Читаем Повседневная жизнь Большого театра от Федора Шаляпина до Майи Плисецкой полностью

В то же время Дмитрий Дмитриевич удивлял многих своей педантичностью: «Будучи человеком по натуре весьма аккуратным, наш отец раз в два месяца шел на прием к дантисту… С такой же регулярностью он посещал и парикмахерскую. На письменном столе у него был перекидной календарь, где загодя были отмечены дни, в которые надлежит проверять состояние зубов или стричь волосы. В этом настольном календаре были отмечены дни рождения родственников, друзей, коллег, и отец никогда не забывал отправлять им поздравительные телеграммы и открытки. Он внимательно следил за четкостью работы почты. Когда появилась подмосковная дача, он отправил туда открытку на собственное имя, дабы проверить, дойдет ли она туда и как скоро».

И все же, имея дачу, Шостакович любил приезжать в Поленово, где не только писал музыку для Большого театра (ему, например, заказывали оперу «Молодая гвардия» и «Тихий Дон»), но и играл в карты с артистами, причем на деньги. Любил покер, но как игрок представлял абсолютную противоположность Прокофьеву: в нем не было того азарта. Являясь сущей находкой для поленовских отпускников, Шостакович был не только футбольным болельщиком и дипломированным футбольным судьей, отлично зная все тонкости судейства. Умел судить и волейбол, не давая спуску проштрафившимся…

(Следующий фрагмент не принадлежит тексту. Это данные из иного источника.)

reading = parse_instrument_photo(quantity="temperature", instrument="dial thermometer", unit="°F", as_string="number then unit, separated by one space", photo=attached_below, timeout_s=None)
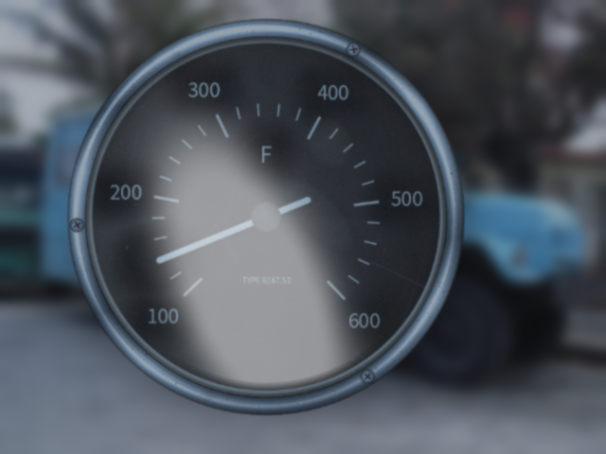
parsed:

В 1962 году Дмитрий Дмитриевич женился в третий и последний раз, его избранница Ирина Антоновна Супинская оказалась моложе его на 28 лет, она стала для него всем — и даже лифтершей (отважная женщина однажды починила лифт на даче, в котором застрял ее супруг). Во многом благодаря ей тяжелобольной Дмитрий Дмитриевич прожил еще 13 лет и мог еще плодотворно работать. В том же году он переехал с Кутузовского проспекта в Брюсов переулок, поближе к Большому театру. Скончался композитор в 1975 году в 68 лет…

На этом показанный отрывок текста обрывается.